§ **Your objective**:
Reproduce verbatim the passage of the forum thread below that opens with the words "But I wonder" and closes with "not the answer.".

§ **Source excerpt**:
(begin)

Yeah I freaked out knowing that the law and people in general have a lynch mob mentality when it comes to this. I called the police first. They came to my house to interview me. Basically they said there is nothing they could do. If she followed through on her threat they would arrest me plain and simple. So thats when I called the CAS. They were interested right away and wanted to interview the children. They set up 3 different interviews and she failed to show up for any of them. Finally I went to her house and demanded the children so that I could take them And she let me. The CAS took the children in to a room while I waited and after about an hour came out and told me the children have no idea what she was asking them and they found no basis and closed the case. The mother was (and still is) very unpredictable. I was lucky she let me take the children when I asked for them. Which alone would prove she was either nuts or the claims were false. In the end she never did file any accusations. Most likely scared she'd be caught lying and suffer charges. 
But I wonder how many out there are vindictive enough to take that chance.
Children definitely need to be protected but this attitude of better safe then sorry at the expense of everyone elses liberty is not the answer.


----------



## Milkman (Feb 2, 2006)

guitarman2 said:


> Yeah I freaked out knowing that the law and people in general have a lynch mob mentality when it comes to this. I called the police first. They came to my house to interview me. Basically they said there is nothing they could do. If she followed through on her threat they would arrest me plain and simple. So thats when I called the CAS. They were interested right away and wanted to interview the children. They set up 3 different interviews and she failed to show up for any of them. Finally I went to her house and demanded the children so that I could take them And she let me. The CAS took the children in to a room while I waited and after about an hour came out and told me the children have no idea what she was asking them and they found no basis and closed the case. The mother was (and still is) very unpredictable. I was lucky she let me take the children when I asked for them. Which alone would prove she was either nuts or the claims were false. In the end she never did file any accusations. Most likely scared she'd be caught lying and suffer charges.

(end)

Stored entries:
(begin)

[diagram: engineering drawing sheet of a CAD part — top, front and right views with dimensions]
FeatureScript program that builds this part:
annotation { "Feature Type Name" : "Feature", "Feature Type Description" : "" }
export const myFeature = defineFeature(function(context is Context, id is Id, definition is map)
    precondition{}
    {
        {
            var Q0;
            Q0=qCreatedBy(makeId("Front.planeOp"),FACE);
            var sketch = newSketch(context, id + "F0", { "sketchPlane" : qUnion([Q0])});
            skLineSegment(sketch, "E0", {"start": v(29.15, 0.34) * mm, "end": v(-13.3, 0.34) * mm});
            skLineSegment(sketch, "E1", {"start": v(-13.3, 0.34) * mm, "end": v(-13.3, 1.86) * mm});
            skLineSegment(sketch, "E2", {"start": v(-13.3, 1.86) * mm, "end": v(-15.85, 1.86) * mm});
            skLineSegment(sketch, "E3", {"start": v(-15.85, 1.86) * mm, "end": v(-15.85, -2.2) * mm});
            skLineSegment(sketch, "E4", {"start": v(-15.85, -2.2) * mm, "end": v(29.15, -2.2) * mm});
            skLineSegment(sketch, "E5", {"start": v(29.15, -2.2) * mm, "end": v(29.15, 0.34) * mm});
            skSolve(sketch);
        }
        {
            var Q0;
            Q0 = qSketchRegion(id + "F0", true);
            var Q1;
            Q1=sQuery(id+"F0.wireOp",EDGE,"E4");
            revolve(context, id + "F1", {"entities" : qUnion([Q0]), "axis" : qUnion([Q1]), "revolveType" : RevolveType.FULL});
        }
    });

(end)

§ **Answer to this exercise**:
But I wonder how many out there are vindictive enough to take that chance.
Children definitely need to be protected but this attitude of better safe then sorry at the expense of everyone elses liberty is not the answer.